The cost to Waitara leaseholders of settling one of New Zealand's longest running land disputes is becoming clearer - and many are not happy about it.
They say the prices they are being quoted to freehold their sections are too steep and will force many leaseholders out of the market.
The Taranaki wars began at Waitara - a short drive from New Plymouth - when British troops fired at Māori, who did not want to sell land.
The land was later confiscated and ended up in the hands of local authorities, sparking long and fraught disagreement that ended with the passing of the Waitara Lands Bill last December.
Since March, about 770 leaseholders have been able to apply to buy their block of land and about half have done so.
Valuations for the first 110 of those sections have come through at an average of $118,000.
Former Waitara Community Board member Christine Armstrong-Smith was less than impressed with the $135,000 for her 1012sqm Harris Street section -- about $10,000 more than its current land value, according to Quotable Value.
"If council was being nice and looking out for the interests of leaseholders anything in the vicinity of $80,000 to $100,000 would be kind of a fair deal considering that they offered it to Te Ātiawa - I know it was an average - but the average of each lease was $34,000."
Te Ātiawa was offered the leasehold land as part of its Treaty settlement, but it would have had to pay $23 million for it and it declined.
Ms Armstrong-Smith said whether to buy her section would now be a difficult decision.
"We've got to get a mortgage to pay for it and at our stage of life it's high and it's a hard ask. We've worked hard to get where we are and when you get promises ... the council appear to be using and abusing the leaseholders..."

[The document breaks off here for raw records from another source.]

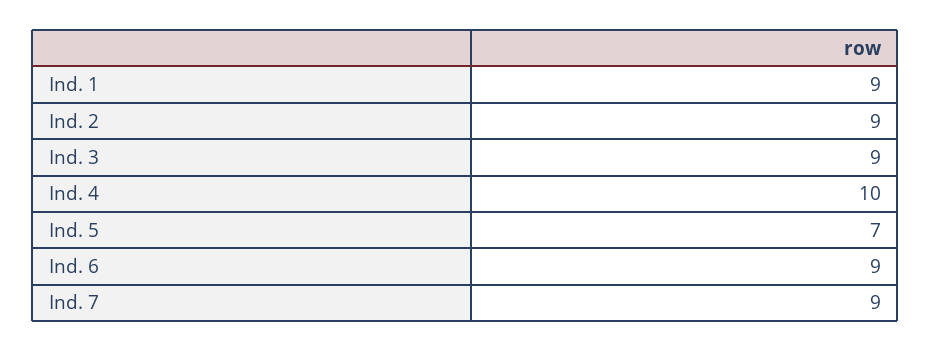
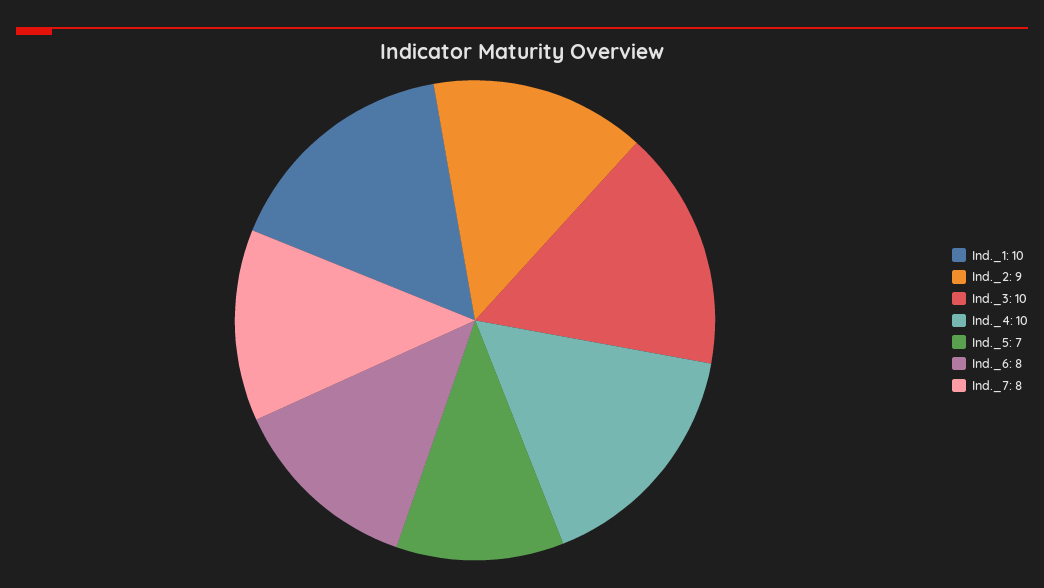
  {
-   "Ind. 1": 9,
+   "Ind. 1": 10,
    "Ind. 2": 9,
-   "Ind. 3": 9,
+   "Ind. 3": 10,
    "Ind. 4": 10,
    "Ind. 5": 7,
-   "Ind. 6": 9,
+   "Ind. 6": 8,
-   "Ind. 7": 9
+   "Ind. 7": 8
  }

Dennis Skelton, who is 80, has leased his Mouatt Street property since the 1990s.
"We bought this property back in 1992 when the council were going to freehold then and we bought it on the strength of that. At that stage we could have bought the section for about $10,000 and now we're faced with $130,000."

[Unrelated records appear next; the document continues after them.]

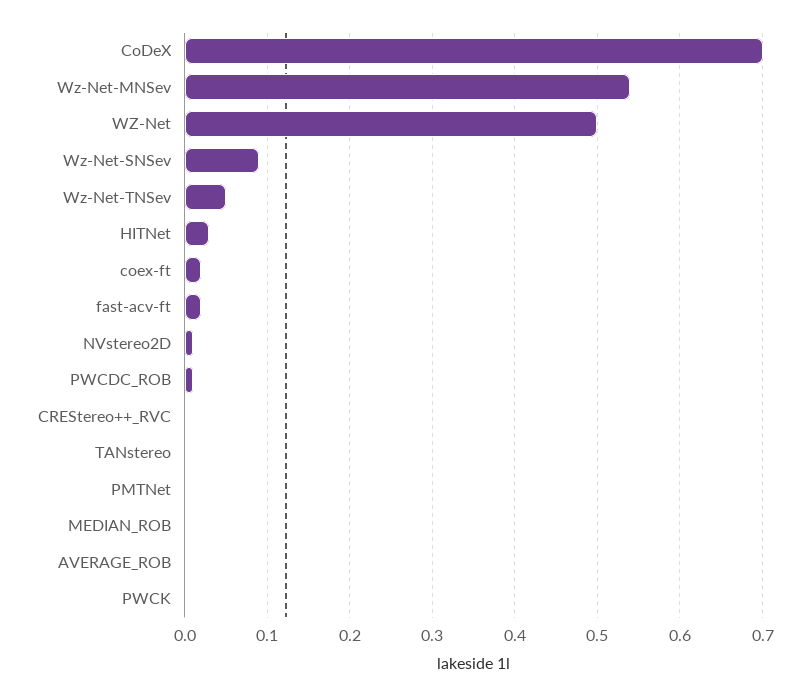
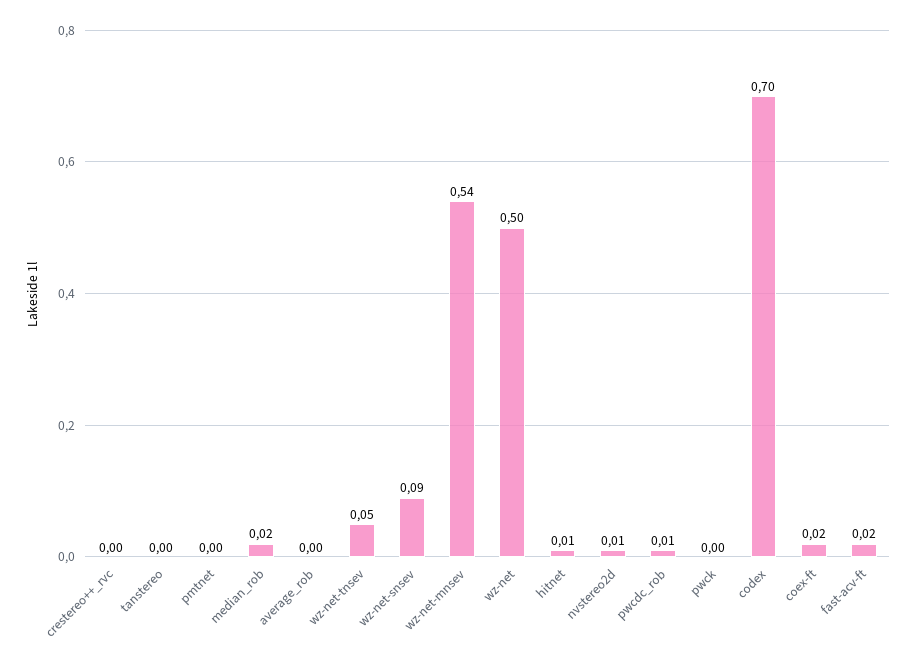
  {
    "CoDeX": 0.7,
    "Wz-Net-MNSev": 0.54,
    "WZ-Net": 0.5,
    "Wz-Net-SNSev": 0.09,
    "Wz-Net-TNSev": 0.05,
-   "HITNet": 0.03,
+   "HITNet": 0.01,
    "coex-ft": 0.02,
    "fast-acv-ft": 0.02,
    "NVstereo2D": 0.01,
    "PWCDC_ROB": 0.01,
    "CREStereo++_RVC": 0,
    "TANstereo": 0,
    "PMTNet": 0,
-   "MEDIAN_ROB": 0,
+   "MEDIAN_ROB": 0.02,
    "AVERAGE_ROB": 0,
    "PWCK": 0
  }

Mr Skelton said he was in a position to buy his quarter-acre section, but many people at a similar stage of life would have no chance.
"We do have enough funds to freehold it but it is going to cut our retirement savings down considerably of course, so yeah we're faced with a few difficult choices. It's put us in an awkward position."
But not everyone was unhappy about the valuations which were based on market rates for unimproved land as of December last year.
Wendy Ashton also lives on Harris Street and had been asked for $145,000 for her 1012sqm section.
"I actually think it's not too bad. The last government valuation I had on it was in 2016 and it was valued at $124,000. So I didn't think it was too bad. I'm happy to accept that offer and I've signed it and sent it back to the New Plymouth District Council."
Ms Ashton, who is of Te Ātiawa descent, was part of a group of leaseholders that took the council to court try force through freeholding in 2006.
"All we wanted was the option to freehold. As far as I'm concerned that promise has been fulfilled and no matter what, I've been in my house 27 years and I want to buy the land. I'm glad it isn't more than what it is now but I'm happy with it."
Ms Ashton, who owns a barbershop in New Plymouth, reckoned Waitara would go from strength-to-strength now that leasehold properties could be freeholded, but she was worried about what the valuations would mean for older residents like her 74-year-old mum.
"She can't get a mortgage because of her age but we've applied to the council to get a valuation on her property because if I have to I will buy her land as well. After September between her rates and the lease it will be $282 a fortnight out of her super."
There are very few sections for sale in Waitara. Most are about 500 square metres and cost between $150,000 and $170,000.
In a statement, the New Plymouth District Council said it was important to remember that the Waitara Lands Act offers a real opportunity after 30 years of negotiations to sort out this historic issue and proceeds from expected leasehold land sales, of about $90m, would go to improving Waitara for the whole community.
It said it had five leaseholders who had indicated they intended to purchase their section, but there had otherwise been very little feedback on the valuations. No sales had been made.
Meanwhile, the leaseholders are holding a public meeting to discuss lease valuations at the District Services & Citizens Club today.